L’émission doit commencer dans moins d’une minute. Dans le studio, le «jingle» retentit. Une radio comme une autre, sauf qu’elle émet d’un hôpital psychiatrique à Moscou et que ses présentateurs souffrent tous de schizophrénie.
Chaque samedi, une dizaine de personnes internées ou ayant été internées dans des hôpitaux psychiatriques se retrouvent à l’hôpital moscovite Alexeïev, plus connu sous son ancien nom, Kachtchenko, pour enregistrer cette émission d’une heure.
La plupart vivent chez eux, et pour participer à l’émission, certains n’hésitent pas à faire plus d’une heure trente de trajet.
Avant que ne débute l’émission, certains fument ou bavardent. Et regardent l’aiguille de l’horloge se rapprocher de 15 h, heure à laquelle commence l’émission.
«Bonjour tout le monde, ici “Radio à travers le miroir”. Et comme d’habitude le samedi, nous sommes en direct de Kachtchenko!», lance le présentateur Daniil.
Le thème de l’émission est «les limites de la sympathie et de la compassion», rappelle-t-il, avant de laisser le micro aux autres patients.
Âgés de 20 à 50 ans, la plupart d’entre eux s’expriment avec éloquence, mais refusent de donner à l’antenne leur vrai nom.
«Je ne raconte pas à tous mon histoire, même si aucun des amis à qui j’ai confié avoir une maladie mentale ne m’a rejeté», raconte ainsi Mikhaïl Larsov.
«Soyons honnêtes: même nous, nous ne savons pas ce qui se passe à l’intérieur de nous, alors allez donc l’expliquer aux autres!», plaisante Daniil.
Journaliste, il a travaillé pour deux grands journaux nationaux. Souvent, explique-t-il, il a l’impression qu’«un mur opaque se dresse entre (lui) et le reste du monde».
«La radio m’a sauvé»
Mikhaïl Larsov a lui aussi été journaliste de radio avant d’être interné en psychiatrie. À son retour, ses employeurs lui ont annoncé qu’il était licencié.
«La radio m’a sauvé», raconte-t-il. «J’ai pu continuer le journalisme, m’épanouir.»
«Je suis arrivé (à la radio) alors que j’étais au plus bas.
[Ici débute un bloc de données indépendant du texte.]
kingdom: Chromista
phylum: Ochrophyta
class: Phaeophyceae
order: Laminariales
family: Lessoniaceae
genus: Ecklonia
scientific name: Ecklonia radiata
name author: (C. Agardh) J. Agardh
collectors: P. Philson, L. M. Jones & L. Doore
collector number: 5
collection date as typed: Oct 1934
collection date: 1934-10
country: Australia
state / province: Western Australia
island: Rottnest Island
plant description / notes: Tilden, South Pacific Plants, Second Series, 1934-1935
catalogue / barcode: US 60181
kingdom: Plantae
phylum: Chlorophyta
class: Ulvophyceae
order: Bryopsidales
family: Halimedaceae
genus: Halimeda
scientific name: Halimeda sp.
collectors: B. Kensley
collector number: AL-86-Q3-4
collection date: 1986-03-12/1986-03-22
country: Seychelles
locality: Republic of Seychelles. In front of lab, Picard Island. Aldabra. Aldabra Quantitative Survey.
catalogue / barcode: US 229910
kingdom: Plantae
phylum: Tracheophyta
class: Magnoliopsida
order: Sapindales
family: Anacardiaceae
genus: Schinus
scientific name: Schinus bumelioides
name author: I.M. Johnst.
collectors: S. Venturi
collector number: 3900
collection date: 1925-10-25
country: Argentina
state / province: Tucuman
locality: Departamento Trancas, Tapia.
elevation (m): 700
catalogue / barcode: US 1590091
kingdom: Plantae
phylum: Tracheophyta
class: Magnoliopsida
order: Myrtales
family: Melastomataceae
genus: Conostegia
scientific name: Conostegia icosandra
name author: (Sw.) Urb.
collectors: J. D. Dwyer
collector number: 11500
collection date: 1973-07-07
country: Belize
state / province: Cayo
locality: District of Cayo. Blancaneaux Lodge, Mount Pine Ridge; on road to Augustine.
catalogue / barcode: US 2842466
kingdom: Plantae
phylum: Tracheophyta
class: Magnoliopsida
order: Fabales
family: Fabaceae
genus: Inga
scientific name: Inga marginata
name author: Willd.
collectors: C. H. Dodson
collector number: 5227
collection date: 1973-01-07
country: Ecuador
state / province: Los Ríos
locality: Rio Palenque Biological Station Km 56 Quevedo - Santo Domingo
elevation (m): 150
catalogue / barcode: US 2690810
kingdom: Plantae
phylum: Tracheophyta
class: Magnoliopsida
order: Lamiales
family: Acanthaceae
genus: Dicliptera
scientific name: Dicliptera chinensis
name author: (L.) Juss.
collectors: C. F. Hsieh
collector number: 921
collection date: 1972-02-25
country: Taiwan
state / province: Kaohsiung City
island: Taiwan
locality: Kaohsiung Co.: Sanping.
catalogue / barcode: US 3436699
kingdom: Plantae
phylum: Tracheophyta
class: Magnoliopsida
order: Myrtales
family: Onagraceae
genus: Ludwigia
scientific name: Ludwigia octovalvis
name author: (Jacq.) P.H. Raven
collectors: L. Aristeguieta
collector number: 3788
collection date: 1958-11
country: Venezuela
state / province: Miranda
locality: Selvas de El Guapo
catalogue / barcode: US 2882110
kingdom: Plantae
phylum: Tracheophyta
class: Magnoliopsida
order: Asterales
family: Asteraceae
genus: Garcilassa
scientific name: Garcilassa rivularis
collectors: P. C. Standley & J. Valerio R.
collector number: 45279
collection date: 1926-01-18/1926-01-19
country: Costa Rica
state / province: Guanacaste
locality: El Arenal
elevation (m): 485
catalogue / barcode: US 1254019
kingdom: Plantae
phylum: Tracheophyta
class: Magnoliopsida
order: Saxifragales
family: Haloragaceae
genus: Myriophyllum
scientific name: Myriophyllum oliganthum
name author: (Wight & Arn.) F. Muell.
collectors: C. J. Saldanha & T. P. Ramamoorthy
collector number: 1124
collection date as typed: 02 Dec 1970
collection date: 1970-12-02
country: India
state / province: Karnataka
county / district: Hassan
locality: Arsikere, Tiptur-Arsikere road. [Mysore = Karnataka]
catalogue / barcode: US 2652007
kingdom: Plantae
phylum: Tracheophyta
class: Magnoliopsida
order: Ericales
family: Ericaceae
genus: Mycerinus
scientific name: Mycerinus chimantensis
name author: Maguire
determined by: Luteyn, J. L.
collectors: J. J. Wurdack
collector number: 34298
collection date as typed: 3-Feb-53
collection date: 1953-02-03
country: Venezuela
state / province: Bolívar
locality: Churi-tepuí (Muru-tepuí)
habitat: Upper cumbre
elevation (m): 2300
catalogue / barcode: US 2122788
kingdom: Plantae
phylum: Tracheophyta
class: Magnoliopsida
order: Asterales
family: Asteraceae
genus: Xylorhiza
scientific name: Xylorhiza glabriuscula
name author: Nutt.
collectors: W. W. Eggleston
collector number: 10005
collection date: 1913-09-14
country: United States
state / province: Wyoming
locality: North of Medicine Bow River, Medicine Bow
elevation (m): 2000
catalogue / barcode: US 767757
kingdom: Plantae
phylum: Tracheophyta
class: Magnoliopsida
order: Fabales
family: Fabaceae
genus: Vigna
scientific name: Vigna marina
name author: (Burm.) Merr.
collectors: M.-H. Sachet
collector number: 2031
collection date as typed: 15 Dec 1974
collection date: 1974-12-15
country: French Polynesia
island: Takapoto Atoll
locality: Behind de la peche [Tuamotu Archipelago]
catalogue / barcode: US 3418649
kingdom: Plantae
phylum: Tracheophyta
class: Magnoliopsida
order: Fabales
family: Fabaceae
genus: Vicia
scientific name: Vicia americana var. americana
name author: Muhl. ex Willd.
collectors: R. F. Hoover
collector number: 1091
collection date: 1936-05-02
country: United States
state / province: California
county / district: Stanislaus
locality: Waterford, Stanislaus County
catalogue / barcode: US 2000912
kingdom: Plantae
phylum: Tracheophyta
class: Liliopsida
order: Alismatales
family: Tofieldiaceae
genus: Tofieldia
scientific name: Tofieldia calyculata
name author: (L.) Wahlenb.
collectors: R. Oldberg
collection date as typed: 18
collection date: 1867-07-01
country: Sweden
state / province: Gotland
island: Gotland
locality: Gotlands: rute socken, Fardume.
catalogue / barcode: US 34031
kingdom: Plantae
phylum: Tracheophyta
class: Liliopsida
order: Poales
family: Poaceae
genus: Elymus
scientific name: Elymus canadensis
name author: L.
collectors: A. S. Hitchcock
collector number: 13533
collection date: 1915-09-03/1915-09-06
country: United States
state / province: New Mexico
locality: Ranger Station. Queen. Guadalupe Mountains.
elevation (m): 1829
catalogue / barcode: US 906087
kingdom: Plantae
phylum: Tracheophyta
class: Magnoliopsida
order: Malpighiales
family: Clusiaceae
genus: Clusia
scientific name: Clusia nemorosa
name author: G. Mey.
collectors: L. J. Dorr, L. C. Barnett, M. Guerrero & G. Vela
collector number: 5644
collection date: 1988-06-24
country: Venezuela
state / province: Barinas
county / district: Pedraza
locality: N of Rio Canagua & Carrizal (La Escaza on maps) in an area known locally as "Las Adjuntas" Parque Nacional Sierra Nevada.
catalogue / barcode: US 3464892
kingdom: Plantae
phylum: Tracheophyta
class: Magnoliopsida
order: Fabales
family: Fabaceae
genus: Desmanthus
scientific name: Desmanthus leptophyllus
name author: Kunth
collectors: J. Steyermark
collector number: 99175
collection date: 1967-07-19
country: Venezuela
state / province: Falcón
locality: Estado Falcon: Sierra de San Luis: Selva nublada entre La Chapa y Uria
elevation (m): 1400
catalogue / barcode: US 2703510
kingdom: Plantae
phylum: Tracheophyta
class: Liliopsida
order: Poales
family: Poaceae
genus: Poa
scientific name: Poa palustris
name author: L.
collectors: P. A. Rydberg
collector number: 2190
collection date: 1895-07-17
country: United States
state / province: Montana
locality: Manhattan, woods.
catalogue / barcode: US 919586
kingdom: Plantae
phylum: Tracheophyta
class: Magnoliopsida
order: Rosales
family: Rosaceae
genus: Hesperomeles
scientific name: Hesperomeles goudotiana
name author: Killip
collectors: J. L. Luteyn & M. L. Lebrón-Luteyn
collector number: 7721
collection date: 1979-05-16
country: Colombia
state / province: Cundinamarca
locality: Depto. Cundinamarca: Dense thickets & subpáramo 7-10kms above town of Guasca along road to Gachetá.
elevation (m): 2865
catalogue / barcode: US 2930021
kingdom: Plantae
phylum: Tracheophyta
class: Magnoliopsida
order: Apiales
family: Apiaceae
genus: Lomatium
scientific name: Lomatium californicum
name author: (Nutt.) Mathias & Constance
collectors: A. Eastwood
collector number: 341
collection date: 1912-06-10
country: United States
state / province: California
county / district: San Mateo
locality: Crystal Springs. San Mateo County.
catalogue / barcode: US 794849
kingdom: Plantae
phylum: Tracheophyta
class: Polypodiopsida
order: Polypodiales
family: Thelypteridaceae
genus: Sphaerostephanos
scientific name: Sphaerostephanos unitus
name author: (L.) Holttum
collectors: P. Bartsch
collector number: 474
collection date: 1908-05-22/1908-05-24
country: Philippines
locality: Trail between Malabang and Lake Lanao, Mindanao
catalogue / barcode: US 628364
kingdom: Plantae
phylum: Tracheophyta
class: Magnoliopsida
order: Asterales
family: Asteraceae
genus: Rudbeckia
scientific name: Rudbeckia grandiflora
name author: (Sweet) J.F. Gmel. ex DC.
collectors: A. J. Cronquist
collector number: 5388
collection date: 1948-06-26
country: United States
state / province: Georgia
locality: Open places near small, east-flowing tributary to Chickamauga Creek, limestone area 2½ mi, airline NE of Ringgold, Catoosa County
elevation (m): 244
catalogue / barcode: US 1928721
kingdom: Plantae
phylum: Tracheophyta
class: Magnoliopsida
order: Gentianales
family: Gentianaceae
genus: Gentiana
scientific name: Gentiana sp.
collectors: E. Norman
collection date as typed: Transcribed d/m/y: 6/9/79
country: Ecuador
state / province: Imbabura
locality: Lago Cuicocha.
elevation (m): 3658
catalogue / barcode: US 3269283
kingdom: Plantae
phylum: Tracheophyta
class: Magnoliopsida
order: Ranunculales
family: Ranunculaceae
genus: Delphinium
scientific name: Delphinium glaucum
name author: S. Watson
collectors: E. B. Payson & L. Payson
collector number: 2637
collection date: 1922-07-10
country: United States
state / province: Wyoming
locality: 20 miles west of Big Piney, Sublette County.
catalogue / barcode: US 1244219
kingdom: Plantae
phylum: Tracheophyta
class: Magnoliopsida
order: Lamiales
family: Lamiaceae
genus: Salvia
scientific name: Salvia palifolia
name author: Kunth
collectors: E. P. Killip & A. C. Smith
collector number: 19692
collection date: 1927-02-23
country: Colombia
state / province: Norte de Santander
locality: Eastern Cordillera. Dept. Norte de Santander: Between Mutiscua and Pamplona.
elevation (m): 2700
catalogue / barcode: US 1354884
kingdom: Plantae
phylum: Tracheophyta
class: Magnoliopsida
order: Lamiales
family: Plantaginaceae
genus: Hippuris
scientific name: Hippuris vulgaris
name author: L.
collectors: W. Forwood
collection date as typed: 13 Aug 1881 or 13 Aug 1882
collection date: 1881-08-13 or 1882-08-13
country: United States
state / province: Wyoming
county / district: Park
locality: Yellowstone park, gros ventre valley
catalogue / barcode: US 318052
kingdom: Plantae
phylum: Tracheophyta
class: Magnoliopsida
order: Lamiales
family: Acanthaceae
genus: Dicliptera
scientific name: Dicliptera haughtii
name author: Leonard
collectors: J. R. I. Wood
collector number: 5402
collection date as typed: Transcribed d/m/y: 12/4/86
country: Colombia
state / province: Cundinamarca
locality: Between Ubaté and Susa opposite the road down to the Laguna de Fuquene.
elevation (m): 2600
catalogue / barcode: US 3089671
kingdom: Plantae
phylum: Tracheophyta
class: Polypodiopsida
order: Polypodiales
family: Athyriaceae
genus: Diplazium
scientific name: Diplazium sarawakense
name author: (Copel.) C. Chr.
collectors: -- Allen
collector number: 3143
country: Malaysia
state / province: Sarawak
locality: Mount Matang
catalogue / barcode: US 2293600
J’avais perdu mon travail et je prenais beaucoup de médicaments», se souvient-il, avant de confier qu’il avait alors tenté de se suicider.
Pour Nikolaï Voronovski, lui aussi patient à l’hôpital, l’émission de radio a été une bouée de sauvetage.
«Au lieu de perdre mon temps à déprimer, je fais quelque chose de productif et qui m’enrichit», affirme-t-il. «On peut partager des choses avec les autres, acquérir de l’expérience, apprendre des choses et socialiser».
Sous l’URSS, l’hôpital Kachtchenko, dont le nom est devenu synonyme de «cinglé» dans le langage courant, a accueilli de nombreux dissidents, comme le mathématicien Alexandre Essenine-Volpine ou la poétesse Natalia Gorbanevskaïa, diagnostiqués malades mentaux par le pouvoir pour mieux les discréditer.
Mais l’hôpital est depuis devenu «l’un des plus civilisés», assure Mikhaïl Larsov. Plusieurs activités sont proposées à ses patients, comme cette émission de radio, sponsorisée par un fonds caritatif russe.
«La vie telle qu’elle est»
Pour clore l’émission, un des patients propose d’écouter Everybody Hurts, du groupe de rock américain R.E.M.
La rédactrice en chef de l’émission, Daria Blagova, félicite l’équipe: «C’était une bonne émission, elle était dynamique.»
Daria, journaliste de profession, et son mari Vitali ont rejoint l’émission pour aider les patients avec le matériel et la technique.
Mais, même lorsqu’elle retrouve son travail et quitte l’hôpital, Daria reste en contact permanent avec les patients, notamment par téléphone ou via les réseaux sociaux.
«C’est mille fois plus important que tout le reste», avoue-t-elle.
L’émission s’inspire de projets similaires ayant vu le jour en Espagne, indique le psychiatre Arkadi Chmilovitch, qui dirige les programmes de réinsertion et à qui revient l’initiative de la radio.
«Nous avons décidé que les médecins ne devaient pas y participer» pour permettre aux patients de s’exprimer plus librement, dit-il.
Car l’émission «ne se limite pas du tout à la psychiatrie», remarque-t-il. «On y parle d’amour, d’enfants, de vacances, d’homosexualité. On y parle de la vie telle qu’elle est».